_Collected data entries_:
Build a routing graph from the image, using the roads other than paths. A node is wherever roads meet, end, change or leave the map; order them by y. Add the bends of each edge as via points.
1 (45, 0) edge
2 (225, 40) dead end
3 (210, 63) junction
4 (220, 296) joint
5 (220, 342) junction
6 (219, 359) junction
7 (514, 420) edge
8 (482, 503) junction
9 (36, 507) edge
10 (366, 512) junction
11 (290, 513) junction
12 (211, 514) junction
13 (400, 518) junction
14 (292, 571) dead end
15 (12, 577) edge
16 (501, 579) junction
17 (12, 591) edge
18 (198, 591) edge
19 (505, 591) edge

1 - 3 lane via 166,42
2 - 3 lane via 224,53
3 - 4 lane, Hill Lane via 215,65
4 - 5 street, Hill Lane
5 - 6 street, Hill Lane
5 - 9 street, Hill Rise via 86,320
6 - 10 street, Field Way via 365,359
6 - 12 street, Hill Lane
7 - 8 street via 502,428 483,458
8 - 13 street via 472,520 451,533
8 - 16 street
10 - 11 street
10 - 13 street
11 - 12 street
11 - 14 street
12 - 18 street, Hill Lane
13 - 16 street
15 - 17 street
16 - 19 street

_Description of the task_:
Give back all of the data above without any alteration.

_Task response_:
Build a routing graph from the image, using the roads other than paths. A node is wherever roads meet, end, change or leave the map; order them by y. Add the bends of each edge as via points.
1 (45, 0) edge
2 (225, 40) dead end
3 (210, 63) junction
4 (220, 296) joint
5 (220, 342) junction
6 (219, 359) junction
7 (514, 420) edge
8 (482, 503) junction
9 (36, 507) edge
10 (366, 512) junction
11 (290, 513) junction
12 (211, 514) junction
13 (400, 518) junction
14 (292, 571) dead end
15 (12, 577) edge
16 (501, 579) junction
17 (12, 591) edge
18 (198, 591) edge
19 (505, 591) edge

1 - 3 lane via 166,42
2 - 3 lane via 224,53
3 - 4 lane, Hill Lane via 215,65
4 - 5 street, Hill Lane
5 - 6 street, Hill Lane
5 - 9 street, Hill Rise via 86,320
6 - 10 street, Field Way via 365,359
6 - 12 street, Hill Lane
7 - 8 street via 502,428 483,458
8 - 13 street via 472,520 451,533
8 - 16 street
10 - 11 street
10 - 13 street
11 - 12 street
11 - 14 street
12 - 18 street, Hill Lane
13 - 16 street
15 - 17 street
16 - 19 street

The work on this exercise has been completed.